╭─ Data extracts

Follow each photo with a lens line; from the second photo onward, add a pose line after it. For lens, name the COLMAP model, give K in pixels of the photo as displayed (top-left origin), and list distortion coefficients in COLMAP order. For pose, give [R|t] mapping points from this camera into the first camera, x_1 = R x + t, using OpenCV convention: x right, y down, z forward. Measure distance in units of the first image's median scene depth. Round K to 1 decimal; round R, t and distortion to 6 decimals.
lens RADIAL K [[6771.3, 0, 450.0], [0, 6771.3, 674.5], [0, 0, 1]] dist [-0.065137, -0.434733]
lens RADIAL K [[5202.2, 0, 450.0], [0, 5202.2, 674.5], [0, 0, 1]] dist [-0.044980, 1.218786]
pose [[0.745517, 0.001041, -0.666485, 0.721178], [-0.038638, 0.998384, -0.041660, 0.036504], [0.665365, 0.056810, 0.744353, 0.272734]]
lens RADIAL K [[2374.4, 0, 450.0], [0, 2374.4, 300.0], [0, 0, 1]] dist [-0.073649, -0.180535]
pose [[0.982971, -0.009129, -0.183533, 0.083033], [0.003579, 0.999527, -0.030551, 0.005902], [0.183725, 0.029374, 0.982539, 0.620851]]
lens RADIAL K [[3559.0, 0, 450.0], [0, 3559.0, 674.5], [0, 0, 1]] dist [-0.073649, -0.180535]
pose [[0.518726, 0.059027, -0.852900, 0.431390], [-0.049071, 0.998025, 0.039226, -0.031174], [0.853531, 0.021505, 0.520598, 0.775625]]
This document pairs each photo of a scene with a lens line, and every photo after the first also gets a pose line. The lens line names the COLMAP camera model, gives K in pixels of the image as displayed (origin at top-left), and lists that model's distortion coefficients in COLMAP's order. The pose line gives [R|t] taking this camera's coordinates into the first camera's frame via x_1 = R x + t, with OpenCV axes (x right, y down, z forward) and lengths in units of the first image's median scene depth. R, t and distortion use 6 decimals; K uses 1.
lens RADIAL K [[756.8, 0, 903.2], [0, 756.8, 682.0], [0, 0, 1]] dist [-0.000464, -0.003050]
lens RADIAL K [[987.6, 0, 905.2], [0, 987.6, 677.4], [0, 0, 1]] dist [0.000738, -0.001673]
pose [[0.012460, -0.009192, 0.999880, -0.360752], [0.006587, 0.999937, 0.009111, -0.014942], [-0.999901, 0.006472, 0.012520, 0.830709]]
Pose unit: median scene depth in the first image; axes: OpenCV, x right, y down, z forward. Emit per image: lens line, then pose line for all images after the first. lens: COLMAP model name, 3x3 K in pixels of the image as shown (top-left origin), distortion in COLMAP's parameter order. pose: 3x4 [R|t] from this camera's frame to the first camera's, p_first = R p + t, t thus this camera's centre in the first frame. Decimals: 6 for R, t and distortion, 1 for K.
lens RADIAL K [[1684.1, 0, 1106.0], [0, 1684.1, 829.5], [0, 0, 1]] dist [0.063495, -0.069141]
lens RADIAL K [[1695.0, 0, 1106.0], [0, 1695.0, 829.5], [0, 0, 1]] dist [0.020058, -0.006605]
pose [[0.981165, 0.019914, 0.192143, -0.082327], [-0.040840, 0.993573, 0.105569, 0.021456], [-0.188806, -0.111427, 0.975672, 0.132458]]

╰─

What is expected
Output each entry exactly as written, leaving none out.

Result
Follow each photo with a lens line; from the second photo onward, add a pose line after it. For lens, name the COLMAP model, give K in pixels of the photo as displayed (top-left origin), and list distortion coefficients in COLMAP order. For pose, give [R|t] mapping points from this camera into the first camera, x_1 = R x + t, using OpenCV convention: x right, y down, z forward. Measure distance in units of the first image's median scene depth. Round K to 1 decimal; round R, t and distortion to 6 decimals.
lens RADIAL K [[6771.3, 0, 450.0], [0, 6771.3, 674.5], [0, 0, 1]] dist [-0.065137, -0.434733]
lens RADIAL K [[5202.2, 0, 450.0], [0, 5202.2, 674.5], [0, 0, 1]] dist [-0.044980, 1.218786]
pose [[0.745517, 0.001041, -0.666485, 0.721178], [-0.038638, 0.998384, -0.041660, 0.036504], [0.665365, 0.056810, 0.744353, 0.272734]]
lens RADIAL K [[2374.4, 0, 450.0], [0, 2374.4, 300.0], [0, 0, 1]] dist [-0.073649, -0.180535]
pose [[0.982971, -0.009129, -0.183533, 0.083033], [0.003579, 0.999527, -0.030551, 0.005902], [0.183725, 0.029374, 0.982539, 0.620851]]
lens RADIAL K [[3559.0, 0, 450.0], [0, 3559.0, 674.5], [0, 0, 1]] dist [-0.073649, -0.180535]
pose [[0.518726, 0.059027, -0.852900, 0.431390], [-0.049071, 0.998025, 0.039226, -0.031174], [0.853531, 0.021505, 0.520598, 0.775625]]
This document pairs each photo of a scene with a lens line, and every photo after the first also gets a pose line. The lens line names the COLMAP camera model, gives K in pixels of the image as displayed (origin at top-left), and lists that model's distortion coefficients in COLMAP's order. The pose line gives [R|t] taking this camera's coordinates into the first camera's frame via x_1 = R x + t, with OpenCV axes (x right, y down, z forward) and lengths in units of the first image's median scene depth. R, t and distortion use 6 decimals; K uses 1.
lens RADIAL K [[756.8, 0, 903.2], [0, 756.8, 682.0], [0, 0, 1]] dist [-0.000464, -0.003050]
lens RADIAL K [[987.6, 0, 905.2], [0, 987.6, 677.4], [0, 0, 1]] dist [0.000738, -0.001673]
pose [[0.012460, -0.009192, 0.999880, -0.360752], [0.006587, 0.999937, 0.009111, -0.014942], [-0.999901, 0.006472, 0.012520, 0.830709]]
Pose unit: median scene depth in the first image; axes: OpenCV, x right, y down, z forward. Emit per image: lens line, then pose line for all images after the first. lens: COLMAP model name, 3x3 K in pixels of the image as shown (top-left origin), distortion in COLMAP's parameter order. pose: 3x4 [R|t] from this camera's frame to the first camera's, p_first = R p + t, t thus this camera's centre in the first frame. Decimals: 6 for R, t and distortion, 1 for K.
lens RADIAL K [[1684.1, 0, 1106.0], [0, 1684.1, 829.5], [0, 0, 1]] dist [0.063495, -0.069141]
lens RADIAL K [[1695.0, 0, 1106.0], [0, 1695.0, 829.5], [0, 0, 1]] dist [0.020058, -0.006605]
pose [[0.981165, 0.019914, 0.192143, -0.082327], [-0.040840, 0.993573, 0.105569, 0.021456], [-0.188806, -0.111427, 0.975672, 0.132458]]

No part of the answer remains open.